Worse, are the birth control objectors looking to keep their female employees either perennially pregnant or perennially celibate — perhaps, in the case of Hobby Lobby, in order to sell them knitting kits for the crafting of baby booties or to kill time before they die alone as spinster virgins?
For starters, as much as I object to the majority’s reasoning, the ruling’s implications aren’t as draconian as all that. Because there are workarounds that would allow a third party (for example the government) to step in and provide coverage for all FDA-approved contraceptives, Hobby Lobby doesn’t have to.
Nonetheless it’s hard not to see the five Roman Catholic, male justices (and their fans) who tipped the balance toward Hobby Lobby, and later gave a bit of a nod to the claim that the workaround might be problematic too, as dangerously out of step with the rest of the country.
They “want to return to a time when women were barefoot and pregnant,” said a woman quoted by several news sites, at a protest against a new Hobby Lobby store in Burbank on Monday.
Really? A new Christian movie, making the rounds of churches, not theaters, might help answer that question.
“Virtuous” is billed as a modern version of Proverbs 31 (the one about the woman worth a truckload of rubies). The goal is to empower women to “live righteously while remaining unapologetic in their beliefs.”
The film, starring Erik Estrada (of “ChiPs” fame) with a small role for former Iraq POW Jessica Lynch, tells intersecting stories of women who struggle with an unethical boss, a boorish husband and a would-be rapist. It’s not a film that invites discussion of its artistic merits. But it does offer insight into how conservative Christian female characters differ from the primarily secular variety.
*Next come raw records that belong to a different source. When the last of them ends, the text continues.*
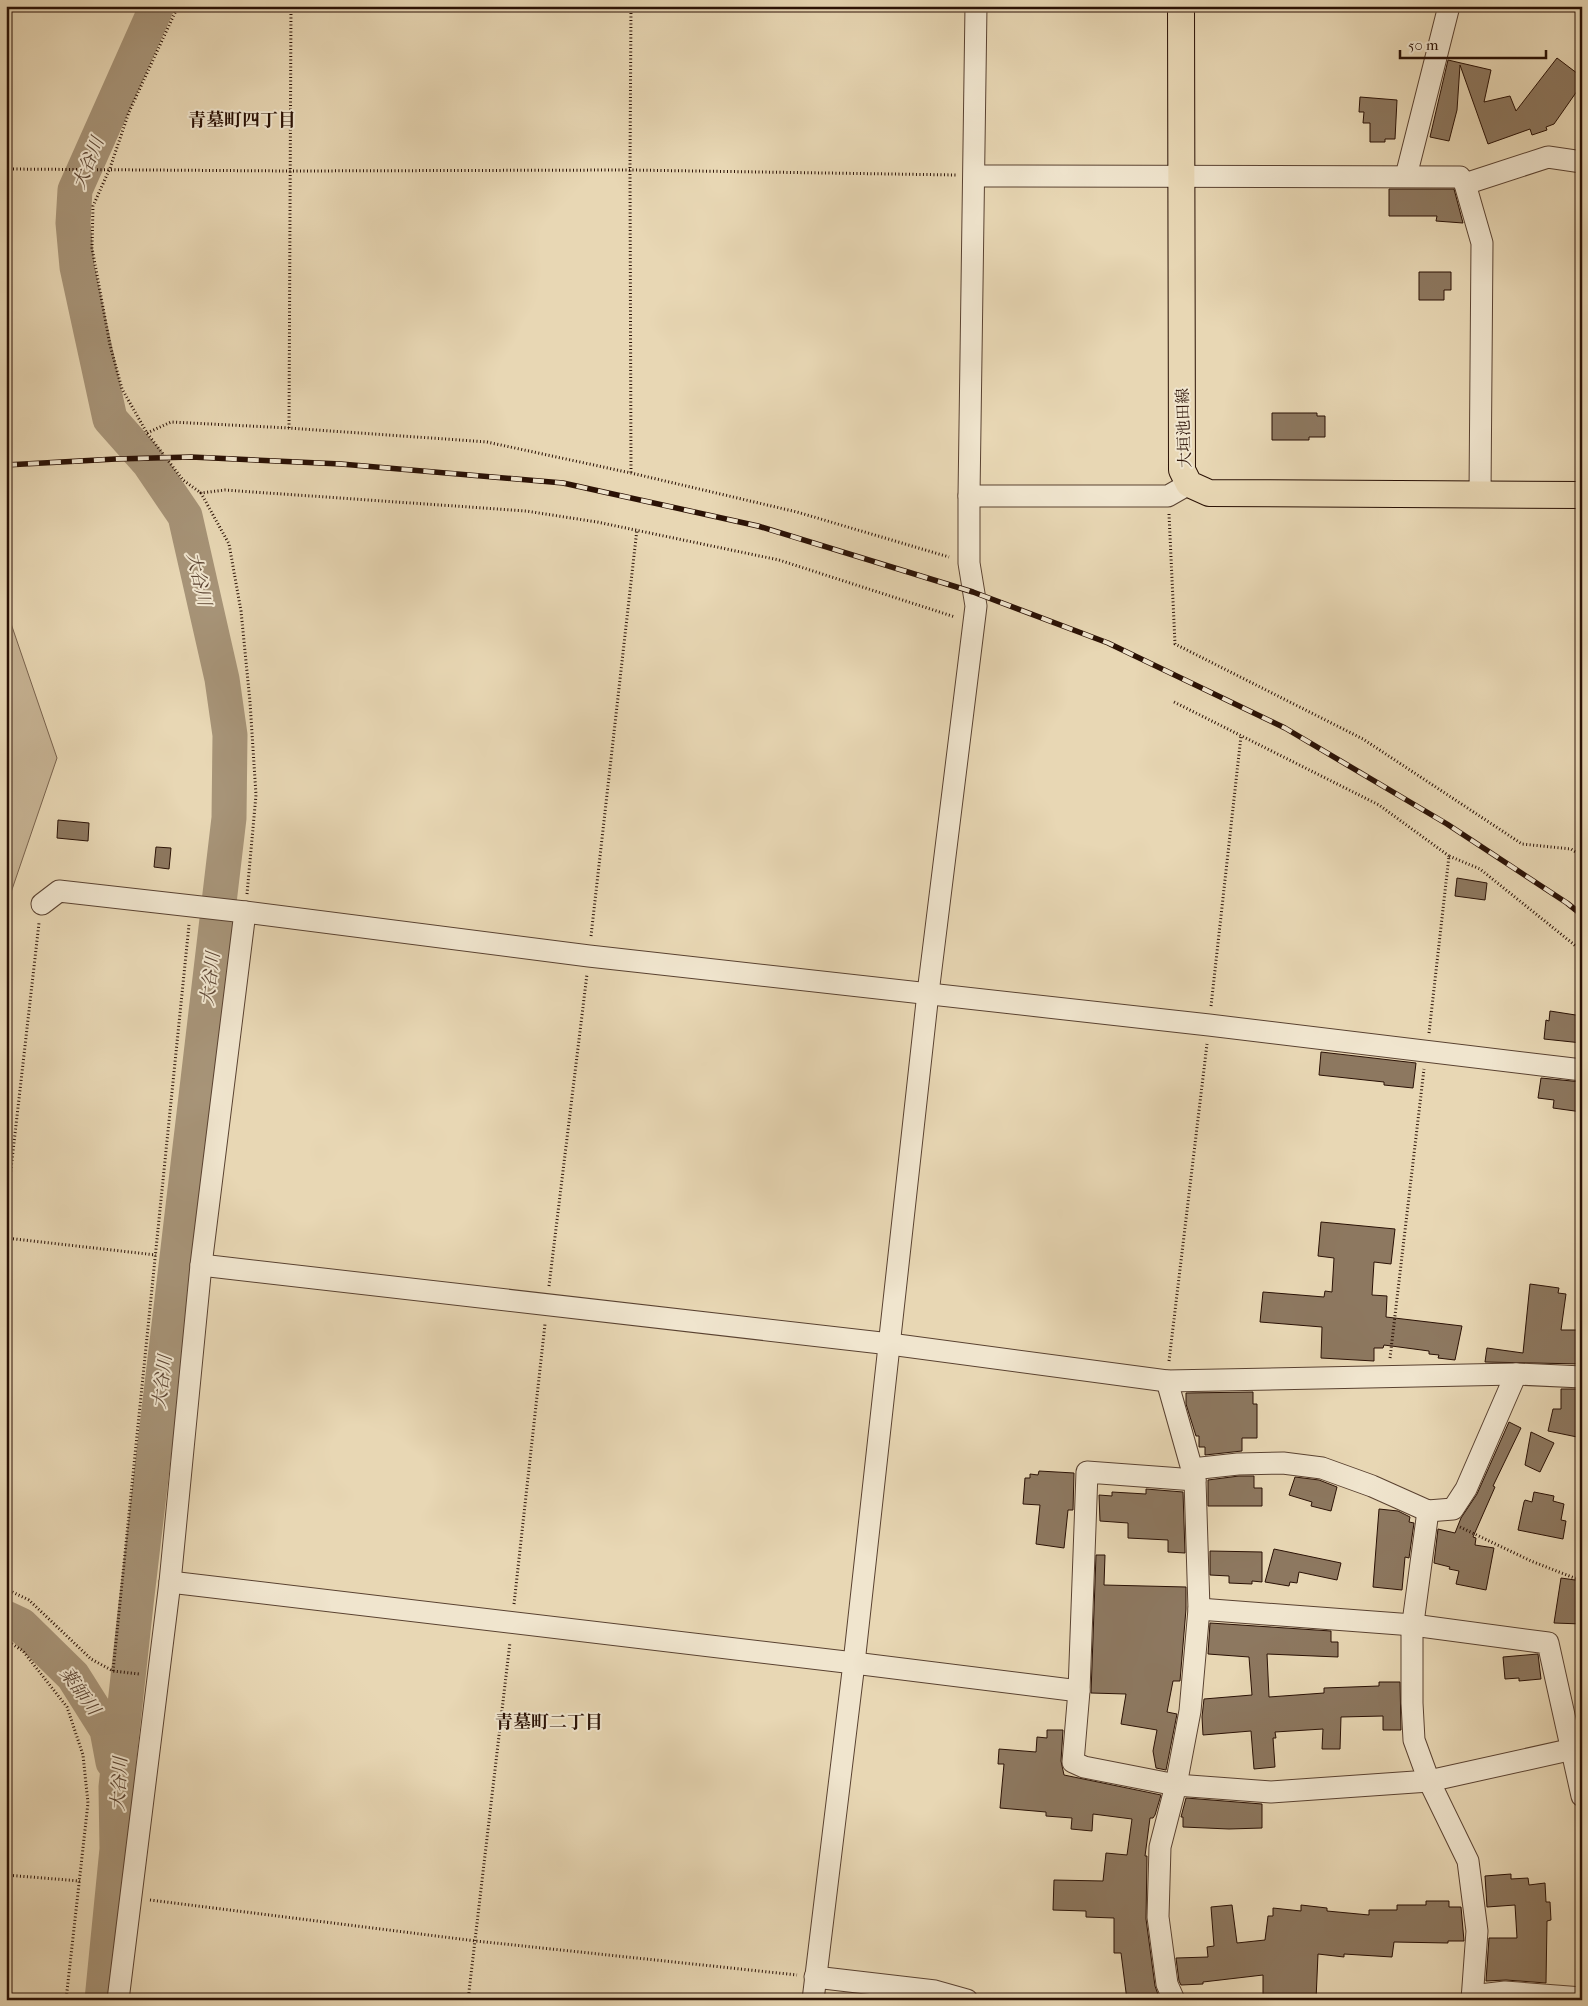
<svg xmlns="http://www.w3.org/2000/svg" width="1588" height="2006" font-family="'IM FELL French Canon','Noto Serif JP',serif">
<rect width="100%" height="100%" fill="#e8d7b4"/>
<filter id="stains"><feTurbulence type="fractalNoise" baseFrequency=".004" numOctaves="4"/><feColorMatrix values="0 0 0 0 .2 0 0 0 0 .09 0 0 0 0 .02 0 0 0 .5 -.17"/></filter>
<radialGradient id="worn" r=".72"><stop offset=".6" stop-color="#630" stop-opacity="0"/><stop offset="1" stop-color="#630" stop-opacity=".3"/></radialGradient>
<path fill="#c8b596" stroke="#79634e" d="M6 609 57 758 6 907Z"/>
<g fill="none" stroke-linecap="round" stroke-linejoin="round">
<g stroke="#a79478" stroke-width="35">
<path d="M6 1618 21 1625 73 1676 107 1730 113 1762"/>
<path d="M102 2000 117 1849 116 1787 136 1604 229 818 230 735 222 679 185 516 149 463 110 419 77 267 73 223 75 190 157 6"/>
</g>
</g>
<g fill="#8d7860" stroke="#2a1105">
<path d="M1557 58 1582 77V84L1554 124 1546 127 1547 130 1532 135 1530 129 1488 144 1460 65 1457 110 1449 141 1430 137 1448 60 1491 70 1484 102 1510 96 1516 111Z"/>
<path d="M1360 97 1397 100 1395 139H1385V142H1370V123H1363L1364 112H1359Z"/>
<path d="M1389 189H1454L1463 223 1436 221 1437 216H1389Z"/>
<path d="M1419 272H1451V290H1444V300H1419Z"/>
<path d="M1272 413H1317V416H1325V437H1309V440H1272Z"/>
<path d="M58 820 89 823 88 841 57 838Z"/>
<path d="M156 847 171 848 169 869 154 867Z"/>
<path d="M1457 878 1487 883 1485 900 1455 896Z"/>
<path d="M1550 1011 1582 1016V1043L1544 1039 1546 1020 1549 1021Z"/>
<path d="M1321 1052 1416 1063 1413 1088 1384 1085V1082L1319 1075Z"/>
<path d="M1541 1078 1582 1082V1112L1553 1108 1554 1100 1538 1098Z"/>
<path d="M1321 1222 1395 1229 1391 1264 1374 1262 1372 1295 1387 1296 1386 1317 1462 1326 1455 1360 1438 1358 1439 1355 1429 1354V1351L1384 1345 1383 1348H1374V1361L1321 1358 1322 1327 1260 1322 1263 1292 1324 1297 1325 1291 1332 1292 1334 1258 1318 1256Z"/>
<path d="M1530 1284 1559 1288 1558 1293 1566 1294 1561 1330H1582V1364L1485 1362 1487 1348 1523 1353Z"/>
<path d="M1561 1389H1582V1438L1548 1431 1553 1409H1561Z"/>
<path d="M1253 1392V1404H1257V1438H1242V1451L1205 1455V1447H1199V1436H1196L1186 1404V1393Z"/>
<path d="M1509 1422 1521 1428 1493 1486 1495 1487 1473 1537 1476 1538 1475 1545 1494 1548 1486 1590 1456 1584 1459 1571 1449 1569 1450 1567 1434 1563 1438 1529 1455 1533 1461 1518 1477 1494Z"/>
<path d="M1531 1432 1554 1443 1540 1472 1525 1465Z"/>
<path d="M1039 1471 1074 1473 1073 1510H1068L1064 1548 1036 1544 1040 1505 1023 1504 1025 1478H1030V1474L1038 1475Z"/>
<path d="M1239 1476H1254V1488H1262V1506H1208V1480Z"/>
<path d="M1295 1477 1319 1480 1337 1487 1331 1511 1311 1506 1312 1502 1289 1495Z"/>
<path d="M1146 1489 1183 1492 1185 1553 1168 1552V1540L1128 1538V1523L1100 1521 1099 1495 1112 1496V1492L1146 1494Z"/>
<path d="M1534 1492 1554 1496 1553 1501 1564 1504 1561 1520 1566 1521 1563 1539 1518 1530 1524 1502 1525 1500 1532 1502Z"/>
<path d="M1379 1509 1398 1511 1410 1517 1409 1522 1414 1523 1409 1558 1405 1557 1402 1590 1373 1587Z"/>
<path d="M1274 1549 1341 1563 1337 1580 1299 1572 1297 1583 1290 1582 1289 1586 1265 1582Z"/>
<path d="M1210 1551 1262 1552V1582L1252 1581V1584L1229 1583V1576L1210 1575Z"/>
<path d="M1096 1555H1105L1104 1585 1186 1587V1609L1180 1681H1173L1167 1712 1177 1714 1166 1770 1156 1768 1153 1751 1157 1730 1121 1724 1126 1694 1091 1693Z"/>
<path d="M1561 1578 1582 1581V1624L1554 1623Z"/>
<path d="M1210 1623 1331 1631V1642H1338V1657L1267 1654 1269 1697 1324 1693V1688L1379 1686V1682H1400L1401 1730H1383V1716L1341 1717 1340 1749H1322L1323 1729 1275 1732 1276 1738H1273L1275 1767 1254 1769 1251 1731 1203 1735 1202 1717 1204 1699 1252 1695 1249 1657 1208 1654Z"/>
<path d="M1538 1654 1541 1679 1519 1681V1678L1505 1679 1503 1657Z"/>
<path d="M1047 1730H1063L1061 1761 1064 1775 1161 1795 1155 1815 1153 1818H1150L1145 1856H1147L1146 1919 1155 1986 1160 2000H1127L1121 1953H1114V1918L1086 1917V1911L1053 1910 1054 1880 1103 1881 1106 1853 1127 1855 1132 1819 1093 1814 1092 1831 1071 1829 1072 1818 1046 1816V1812L1000 1808 1004 1764H998L999 1749 1036 1752 1037 1737 1047 1738Z"/>
<path d="M1186 1798 1262 1804V1828L1229 1829 1183 1827V1817H1181Z"/>
<path d="M1511 1874V1879L1528 1878 1529 1885 1545 1883 1546 1902H1550L1551 1920 1547 1921 1546 1983 1506 1980 1486 1981 1489 1938H1517L1515 1905 1487 1907 1485 1876Z"/>
<path d="M1426 1901H1449V1907H1461L1464 1941H1448V1943L1394 1942 1392 1957 1344 1954V1957L1318 1954 1316 2000H1263V1975L1203 1982V1984L1181 1985 1179 1981 1176 1958 1208 1957 1207 1947 1214 1946 1211 1907 1232 1905 1237 1943 1265 1940 1268 1916H1273V1908L1301 1911V1905L1327 1908V1911L1369 1915V1910H1397V1905H1426Z"/>
</g>
<g fill="none" stroke-linecap="round" stroke-linejoin="round">
<defs>
<g id="minor">
<path d="M975 176 1460 177 1465 184 1482 243 1480 495"/>
<path d="M1406 176 1449 6"/>
<path d="M1465 184 1548 157 1582 162"/>
<path d="M969 496H1168L1189 484"/>
<path d="M42 904 59 891 245 912 589 956 1209 1025 1582 1070"/>
<path d="M201 1265 890 1344 1167 1381 1516 1374 1582 1377"/>
<path d="M1167 1381 1195 1480 1199 1609 1190 1711 1176 1785 1160 1847 1158 1917 1167 1984 1174 2000"/>
<path d="M1192 1469 1238 1464 1283 1463 1322 1468 1372 1486 1428 1511 1453 1509 1466 1489 1516 1374"/>
<path d="M1195 1480 1087 1472 1079 1691 1073 1762 1084 1767 1176 1785 1271 1792 1429 1781 1582 1747"/>
<path d="M1428 1511 1412 1630V1703L1414 1740 1429 1781 1468 1861 1477 1931 1472 2000"/>
<path d="M170 1582 854 1663 1079 1691"/>
<path d="M1199 1609 1413 1625 1548 1643 1582 1796"/>
<path d="M815 1977 935 1991 967 2000"/>
<path d="M1472 1996 1505 1992 1582 1998"/>
<path d="M118 2000 170 1582 201 1265 245 912"/>
<path d="M813 2000 854 1663 928 993 976 606 969 563V496L976 6"/>
</g>
<path id="major" d="M1181 6 1182 470 1189 484 1209 493 1582 495"/>
</defs>
<use href="#minor" stroke="#5a4231" stroke-width="23"/>
<use href="#major" stroke="#2a1105" stroke-width="28"/>
<g stroke="#2a1105" stroke-width="3" stroke-dasharray="1 2.5" stroke-linecap="butt">
<path d="M178 6 129 112 110 168 93 206 92 248 110 345 122 389 147 433 183 480 201 493"/>
<path d="M631 6 630 170 631 473"/>
<path d="M6 169 290 171 630 170 956 175"/>
<path d="M289 428 291 6"/>
<path d="M147 433 171 422 289 428 487 442 631 473 797 512 949 557"/>
<path d="M1169 514 1175 644 1363 739 1522 844 1571 849 1582 856"/>
<path d="M1174 702 1379 805 1449 856"/>
<path d="M247 894 256 795 250 702 241 611 229 544 201 493 225 490 526 511 597 522 779 560 955 617"/>
<path d="M591 936 637 529"/>
<path d="M1211 1006 1241 736"/>
<path d="M1429 1033 1449 856 1480 869 1582 951"/>
<path d="M6 1213 39 923"/>
<path d="M6 1238 156 1255"/>
<path d="M549 1286 587 974"/>
<path d="M1390 1358 1424 1069"/>
<path d="M1169 1361 1207 1044"/>
<path d="M1460 1527 1531 1561 1582 1581"/>
<path d="M6 1589 29 1600 91 1659 113 1671 139 1674"/>
<path d="M514 1604 545 1324"/>
<path d="M6 1640 23 1651 67 1707 83 1755 88 1803 66 2000"/>
<path d="M113 1671 189 925"/>
<path d="M6 1875 80 1881"/>
<path d="M150 1900 476 1941 797 1975"/>
<path d="M468 2000 510 1642"/>
</g>
<use href="#minor" stroke="#f0e5ce" stroke-width="21"/>
<use href="#major" stroke="#e8d7b4" stroke-width="26"/>
<defs>
<path id="rail" d="M6 465 116 459 191 457 341 464 563 483 758 526 973 592 1108 643 1285 728 1447 824 1567 903 1582 915"/>
</defs>
<use href="#rail" stroke="#2a1105" stroke-width="5.5"/>
<use href="#rail" stroke="#f0e5ce" stroke-width="4" stroke-dasharray="11" stroke-linecap="butt"/>
</g>
<g text-anchor="middle" stroke-width="4" stroke-linejoin="round" paint-order="stroke">
<g font-size="16" fill="#2a1105" stroke="#f0e5ce">
<text transform="translate(1183 428) rotate(-92)" y="6">大垣池田線</text>
</g>
<g font-size="18" font-weight="bold" fill="#2a1105" stroke="#f0e5ce">
<text x="242" y="126">青墓町四丁目</text>
<text x="549" y="1728">青墓町二丁目</text>
</g>
<g font-size="18" font-style="italic" fill="#5c4533" stroke="#f0e5ce">
<text transform="translate(88 163) rotate(-68)" y="6">大谷川</text>
<text transform="translate(199 579) rotate(77)" y="6">大谷川</text>
<text transform="translate(210 979) rotate(-83)" y="6">大谷川</text>
<text transform="translate(162 1382) rotate(-83)" y="6">大谷川</text>
<text transform="translate(80 1691) rotate(54)" y="6">薬師川</text>
<text transform="translate(119 1784) rotate(-87)" y="6">大谷川</text>
</g>
</g>
<rect width="1588" height="2006" fill="none" stroke="#e8d7b4" stroke-width="25"/>
<rect x="8" y="8" width="1573" height="1991" fill="none" stroke="#2a1105" stroke-width="2.5"/>
<rect x="12" y="12" width="1563" height="1981" fill="none" stroke="#2a1105"/>
<path d="M1400 50v8h146v-8" fill="none" stroke="#2a1105" stroke-width="2.5"/>
<text x="1408" y="50" font-size="15" fill="#2a1105" stroke="#f0e5ce" stroke-width="4" paint-order="stroke">50 m</text>
<rect width="100%" height="100%" filter="url(#stains)"/>
<rect width="100%" height="100%" fill="url(#worn)"/>
</svg>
In “Virtuous,” the heroines keep their clothes on and salvation comes not from a girl-finds-boy happy ending as much as girl-finds-Jesus. But the archetypes and story arcs are familiar as it gets: The tough girl softens, the career woman learns how to take a step back, the emotionally battered wife stands up for herself. Substitute “go to therapy” for “go to church” and it could be any Lifetime movie of the week.
The film seems to operate under the assumption of the religious right that admirable behavior is largely, if not exclusively, the domain of people of their particular brand of faith, and that others have radically different priorities than honest, churchgoing folk. For instance, one side cares about “values.” The other frets about who’s going to pay for their birth control.
That’s a weak game, for sure. But it’s one secular liberals like to play too. Accusing the Christian right of trying to keep women barefoot and pregnant is a first shot across the bow.
I am disappointed and even angered by the Supreme Court’s decisions. I hope cases fighting the workaround go nowhere. I think all employers that provide health insurance should cover all forms of FDA-approved contraception, without loopholes or workarounds.
But I’m not convinced that those who disagree with me about acceptable contraceptives and insurance coverage are automatically precluded from agreeing with me about anything else.